The researchers, from the Citizen Lab at the Munk Centre for International Studies, traced the botnet (a network of compromised computers) used in the attacks to hackers based in China, but say there isn’t any evidence linking the activity to the Chinese government. Their report reveals how the hackers made sophisticated use of social media sites to control their botnet, making it much harder to trace and shut down.

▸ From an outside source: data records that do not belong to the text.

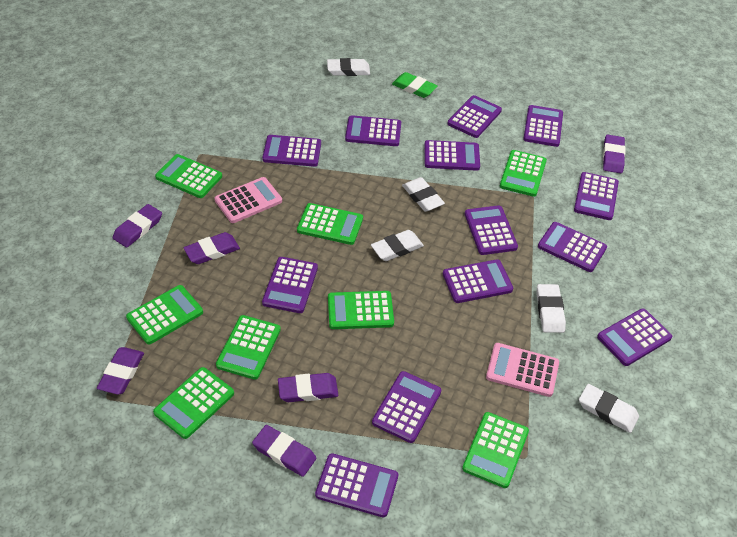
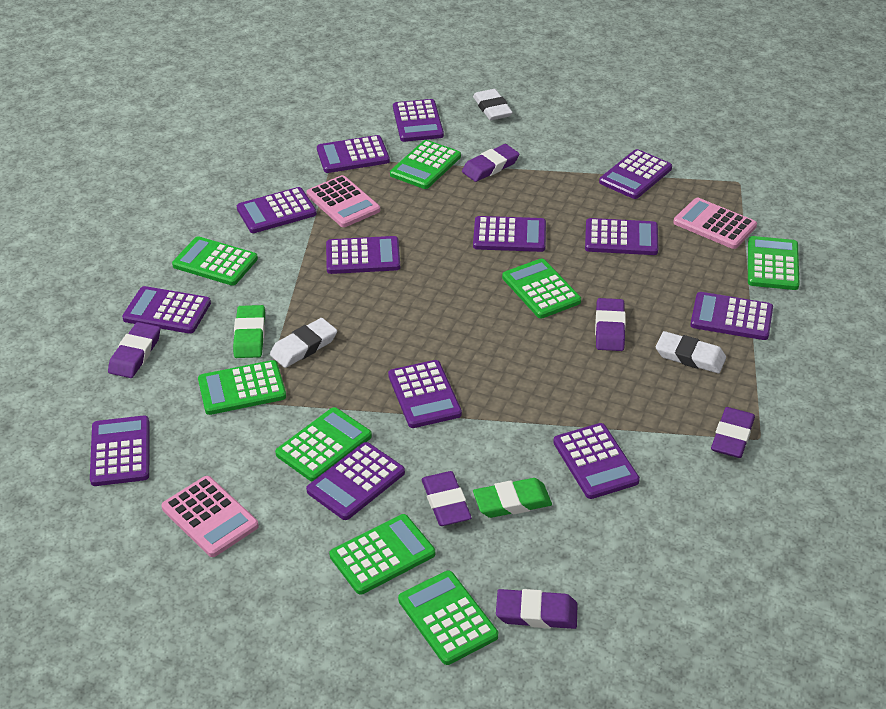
green eraser: 1 -> 2
pink calculator: 2 -> 3
white eraser: 5 -> 3

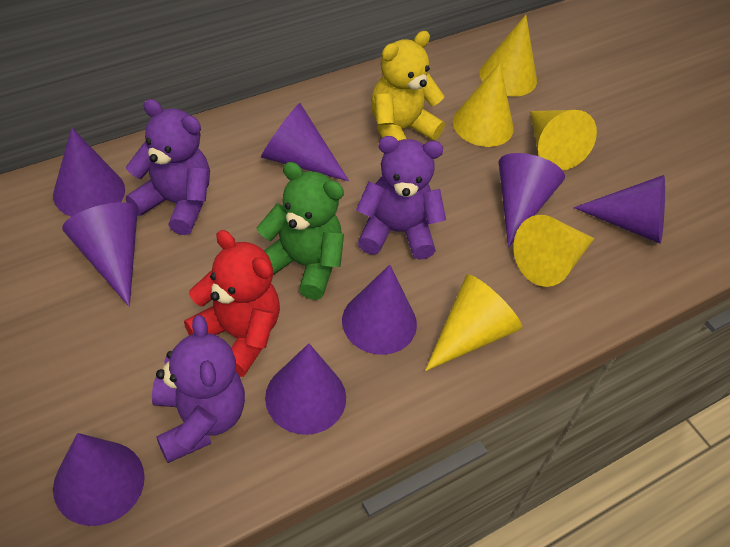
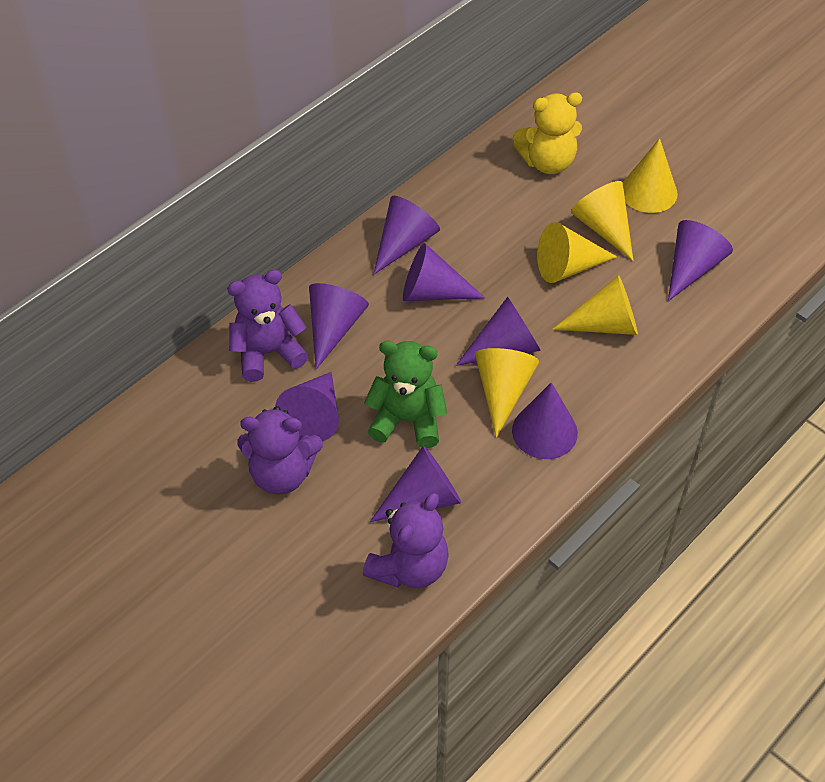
red teddy bear: 1 -> 0

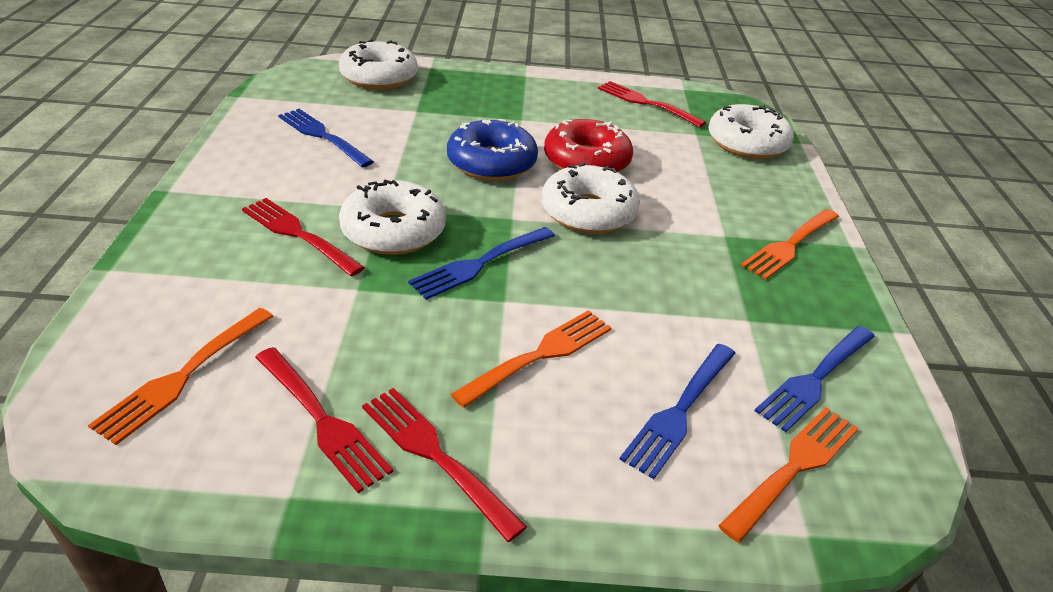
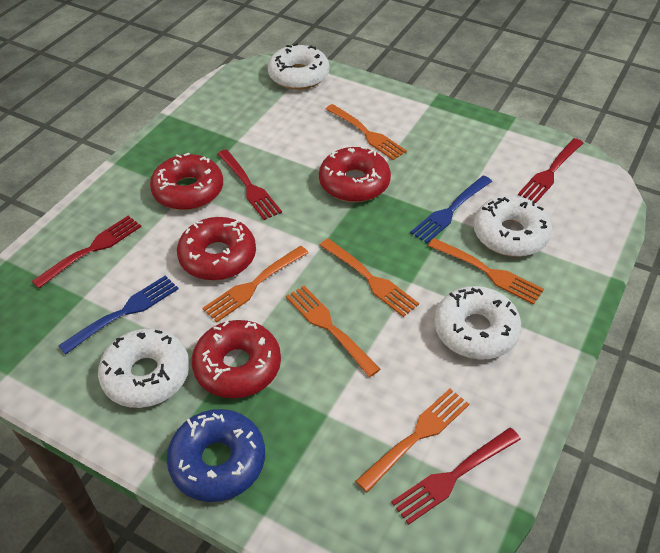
blue fork: 4 -> 2
orange fork: 4 -> 6
red donut: 1 -> 4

The compromised documents included confidential assessments of India’s international relations with West Africa and the Middle East, visa applications, and personal information concerning a member of the Directorate General of Military Intelligence. The attackers also broke into systems belonging to academics, journalists, and the offices of the Dalai Lama–they were able to obtain a year’s worth of the Dalai Lama’s e-mail, and academic reports on several Indian missile systems.
Many of the techniques used by the attackers have been employed by other spy networks, including GhostNet, which was revealed by the same researchers last year, and the recent attacks on Google. As before, the attackers stole data by sending malware targeted to specific individuals within an organization. The malware then connected compromised computers to a botnet commanded by the attackers that issued instructions and funneled the stolen data to servers where attackers could access it. “Antivirus systems are not terribly effective against these targeted attacks,” says Greg Walton, a SecDev Fellow at the Citizen Lab who researched the attacks.
However, this time attackers also used cloud-based websites to make it harder to shut down their botnet’s command-and-control infrastructure. Ron Deibert, director of the Citizen Lab, said in a press conference that the way that attackers use social media sites to shield their malicious activity reveals the “dark, hidden core” of cloud services.
After a computer was infected with malware, it would check in with the botnet for orders. Usually that would mean contacting a server controlled by the attackers. But in this case, infected computers were programmed to access social sites including Twitter, Baidu blogs, and Google Groups, where they were directed to the URL of a control server. Using the social sites allowed attackers to move their operations whenever part of their infrastructure was shut down, explained Nart Villeneuve, who is a senior SecDev research fellow at Citizen Lab, at the press conference. It also kept network administrators from becoming suspicious.